The importance of Indonesia as a source of nickel can be gauged by the price response so far, though what investors want to know is whether prices can move higher in an economic climate that is far from encouraging for most commodities.
Keeping a weather-eye on what happens in the China v US trade war will be as important as watching the next phase of the Indonesian nickel export ban because it is possible that the bad news could cancel out the good.
Opinions on what happens next with nickel are divided.
On the positive side there are investment banks such as Goldman Sachs and BMO Capital Markets which see another leg up for the nickel price, perhaps as high as $US10/lb if only because of the uncertainty factor associated with Indonesian politics.
Colin Hamilton, managing director for commodities at Canadian-based BMO, told London’s Financial Times newspaper that the Indonesian export ban cut off a major source of raw material for China’s nickel pig iron (NPI) industry, leaving a hole of around 100,000 tonnes a year in the nickel market.

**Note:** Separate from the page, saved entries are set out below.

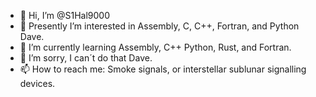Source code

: - 👋 Hi, I’m @S1Hal9000
- 👀 Presently I’m interested in Assembly, C, C++, Fortran, and Python Dave.
- 🌱 I’m currently learning Assembly, C++ Python, Rust, and Fortran.
- 💞️ I’m sorry, I can´t do that Dave.
- 📫 How to reach me: Smoke signals, or interstellar sublunar signalling devices.

<!---
S1Hal9000/S1Hal9000 is a ✨ special ✨ repository because its `README.md` (this file) appears on your GitHub profile.
You can click the Preview link to take a look at your changes.
--->
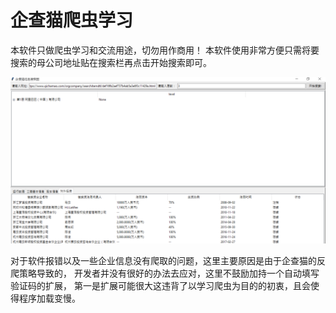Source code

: # 企查猫爬虫学习
本软件只做爬虫学习和交流用途，切勿用作商用！
本软件使用非常方便只需将要搜索的母公司地址贴在搜索栏再点击开始搜索即可。

![image](https://github.com/jackyjingyi/qichama/blob/master/Snipaste_2020-02-18_16-39-01.png)

对于软件报错以及一些企业信息没有爬取的问题，这里主要原因是由于企查猫的反爬策略导致的，
开发者并没有很好的办法去应对，这里不鼓励加持一个自动填写验证码的扩展，
第一是扩展可能很大这违背了以学习爬虫为目的的初衷，且会使得程序加载变慢。


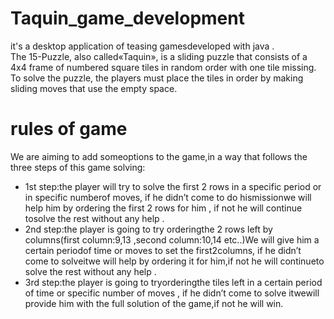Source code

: # Taquin_game_development
it's a desktop application of teasing gamesdeveloped with java .  
The 15-Puzzle, also called«Taquin», is a sliding puzzle that consists of a 4x4 frame of numbered square tiles in random order with one tile missing. To solve the puzzle, the players must place the tiles in order by making sliding moves that use the empty space.  

# rules of game
We are aiming to add someoptions to the game,in a way that follows the three steps of this game solving:  
* 1st step:the player will try to solve the first 2 rows in a specific period or in specific numberof moves, if he didn’t come to do hismissionwe will help him by ordering the first 2 rows for him , if not he will continue tosolve the rest without any help .  
* 2nd step:the player is going to try orderingthe 2 rows left by columns(first column:9,13 ,second column:10,14 etc..)We will give him a certain periodof time or moves to set the first2columns, if he didn’t come to solveitwe will help by ordering it for him,if not he will continueto solve the rest without any help .  
* 3rd step:the player is going to tryorderingthe tiles left in a certain period of time or specific number of moves , if he didn’t come to solve itwewill provide him with the full solution of the game,if not he will win.
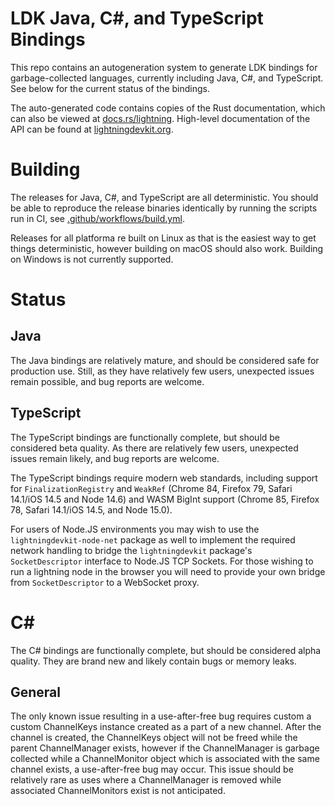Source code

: LDK Java, C#, and TypeScript Bindings
=====================================

This repo contains an autogeneration system to generate LDK bindings for garbage-collected languages, currently including Java, C#, and TypeScript. See below for the current status of the bindings.

The auto-generated code contains copies of the Rust documentation, which can also be viewed at
[docs.rs/lightning](https://docs.rs/lightning). High-level documentation of the API can be found at
[lightningdevkit.org](https://lightningdevkit.org).

Building
========

The releases for Java, C#, and TypeScript are all deterministic. You should be able to reproduce
the release binaries identically by running the scripts run in CI, see
[.github/workflows/build.yml](.github/workflows/build.yml).

Releases for all platforma re built on Linux as that is the easiest way to get things
deterministic, however building on macOS should also work. Building on Windows is not currently
supported.

Status
======

## Java

The Java bindings are relatively mature, and should be considered safe for production use. Still,
as they have relatively few users, unexpected issues remain possible, and bug reports are welcome.

## TypeScript

The TypeScript bindings are functionally complete, but should be considered beta quality. As there
are relatively few users, unexpected issues remain likely, and bug reports are welcome.

The TypeScript bindings require modern web standards, including support for `FinalizationRegistry`
and `WeakRef` (Chrome 84, Firefox 79, Safari 14.1/iOS 14.5 and Node 14.6) and WASM BigInt support
(Chrome 85, Firefox 78, Safari 14.1/iOS 14.5, and Node 15.0).

For users of Node.JS environments you may wish to use the `lightningdevkit-node-net` package as
well to implement the required network handling to bridge the `lightningdevkit` package's
`SocketDescriptor` interface to Node.JS TCP Sockets. For those wishing to run a lightning node in
the browser you will need to provide your own bridge from `SocketDescriptor` to a WebSocket proxy.

# C#

The C# bindings are functionally complete, but should be considered alpha quality. They are brand
new and likely contain bugs or memory leaks.

## General

The only known issue resulting in a use-after-free bug requires custom a custom ChannelKeys instance
created as a part of a new channel. After the channel is created, the ChannelKeys object will not
be freed while the parent ChannelManager exists, however if the ChannelManager is garbage collected
while a ChannelMonitor object which is associated with the same channel exists, a use-after-free bug
may occur. This issue should be relatively rare as uses where a ChannelManager is removed while
associated ChannelMonitors exist is not anticipated.
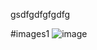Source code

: gsdfgdfgfgdfg

#images1
![image](https://github.com/pradeepyalamasetti/SeleniumNotes/assets/105592177/56181244-e93f-4097-98f7-0215ae11d177)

Goldman Sachs analysts said the ban was part of Indonesia’s drive to develop an electric vehicle industry based on domestic supplies of nickel and cobalt, a move which would force other users of the metals to seek alternative supplies.
Not everyone is convinced that the nickel price can continue rising, a view which rings a warning bell about Australian nickel miners already being fully valued.
Credit Suisse, another investment bank, believes the nickel price will stay above $US8/lb for the rest of the year: “but as occurred last time, reality will be less exciting”.
Next year, according to Credit Suisse, the nickel price is likely to slip back to $US7/lb, and then down to $US6.50/lb in 2021 as Indonesian nickel reaches the market in the form of semi-processed NPI.
That view of the nickel price surging before retreating is reflected in a particularly cautious investment view of Credit Suisse about some of the leading Australian nickel miners.
Western Areas, for example, is said to have a target share price over the next 12-months of $2.50, down 50c on its latest sales.
Independence Group (ASX:IGO) could fall even further with Credit Suisse having a sell on the stock and a price target of $4.15 – a whopping $1.97 (32 per cent) less than last sales at $6.12.
That warning from Credit Suisse is a reminder that metal markets tend to overreact on the upside (and the downside) when there’s a change in fundamental supply and demand.
What’s happening right now is that there’s a rush underway to get exposure to nickel by investors and by consumers of the metal, and there’s every chance that the rush will last until the end of the year, long enough to keep nickel as a sector to buy.
But, if that’s the good news then it is also worth remembering the economic storm being whipped up by the China v US trade war, with a potential European recession to come after Brexit (if it happens).
For now, it remains a case of buy the sector but watch out for an over-reaction on the upside, and bad economic news which could rub the gloss off nickel.